A man at a state psychiatric hospital in Albany, New York. I was volunteering as an aide on a ward through a university program. He was lonely and withdrawn and very paranoid. I tried to befriend him, but it was frightening to him for a long while. Finally, he showed me his notebook which was filled with pictures of penises and various symbols that didn't mean anything. He wanted me to understand something but he couldn't articulate it very well and I didn't understand it.
A man in a group therapy at the VA hospital in San Francisco. I was a co-therapist in a group for psychotic patients which was designed to try to help people stay oriented to reality. This fellow was very psychotic and actively hallucinating. He locked eyes with me and told me that he was in communication with the captain of a space ship that was orbiting the earth. I told him it was a hallucination. He didn't believe me at all.
A woman in another group at the Yale Psychiatric Institute. Her illness was very chronic but managed reasonably well with medication. She was oriented but continued to hear voices. She could talk about it as something she had to deal with, and understood that it was a hallucination she was hearing.
Walking in New York City one day near the Guggenheim museum, a man muttering to himself who was not on a cell phone. I must have glanced at him funny or something because he started yelling at me. I was embarrassed and walked away quickly.
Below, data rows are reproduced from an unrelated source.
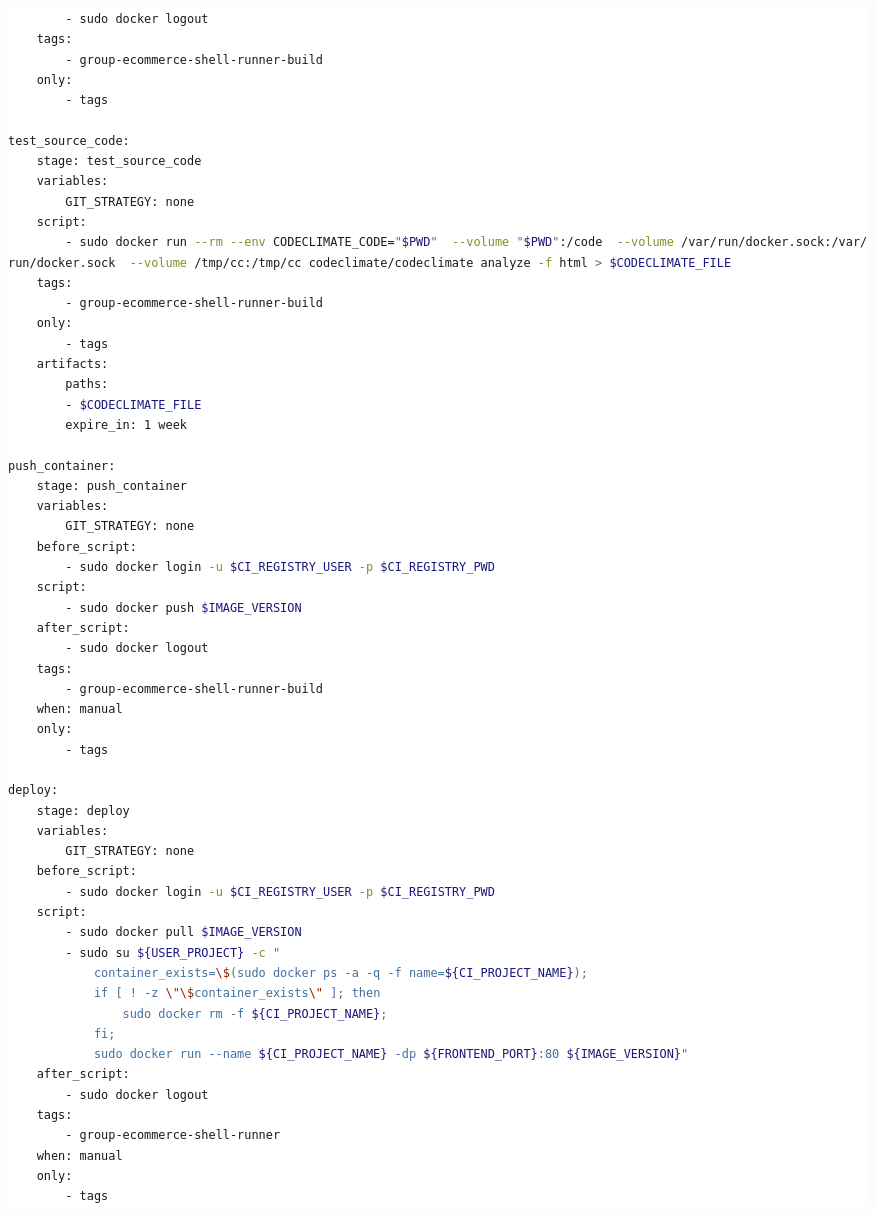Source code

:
```bash
        - sudo docker logout
    tags:
        - group-ecommerce-shell-runner-build
    only:
        - tags

test_source_code:
    stage: test_source_code
    variables:
        GIT_STRATEGY: none
    script:
        - sudo docker run --rm --env CODECLIMATE_CODE="$PWD"  --volume "$PWD":/code  --volume /var/run/docker.sock:/var/run/docker.sock  --volume /tmp/cc:/tmp/cc codeclimate/codeclimate analyze -f html > $CODECLIMATE_FILE
    tags:
        - group-ecommerce-shell-runner-build
    only:
        - tags
    artifacts:
        paths:
        - $CODECLIMATE_FILE
        expire_in: 1 week

push_container:
    stage: push_container
    variables:
        GIT_STRATEGY: none
    before_script:
        - sudo docker login -u $CI_REGISTRY_USER -p $CI_REGISTRY_PWD
    script:
        - sudo docker push $IMAGE_VERSION
    after_script:
        - sudo docker logout
    tags:
        - group-ecommerce-shell-runner-build
    when: manual
    only:
        - tags

deploy:
    stage: deploy
    variables:
        GIT_STRATEGY: none
    before_script:
        - sudo docker login -u $CI_REGISTRY_USER -p $CI_REGISTRY_PWD
    script:
        - sudo docker pull $IMAGE_VERSION
        - sudo su ${USER_PROJECT} -c "
            container_exists=\$(sudo docker ps -a -q -f name=${CI_PROJECT_NAME});
            if [ ! -z \"\$container_exists\" ]; then
                sudo docker rm -f ${CI_PROJECT_NAME};
            fi;
            sudo docker run --name ${CI_PROJECT_NAME} -dp ${FRONTEND_PORT}:80 ${IMAGE_VERSION}"
    after_script:
        - sudo docker logout
    tags:
        - group-ecommerce-shell-runner
    when: manual
    only:
        - tags

```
At the VA hospital and watching the patients smoke their cigarettes. Some of them have tics and other symptoms of tardive dyskinesia. There is a compulsive quality to the smoking that I've always found fascinating. No one smokes as hard as a person being treated for schizophrenia. Lots more impressions in my head but this many ought to do.
It would be most helpful if some brave soul would step up and share their experience of psychosis. This could be a personal account of having experienced psychosis, or it could be from the perspective of someone who cares about someone who deals with psychosis. As we share our experiences with one another, the opportunity for mutual support grows.
What have your experiences of psychosis been like?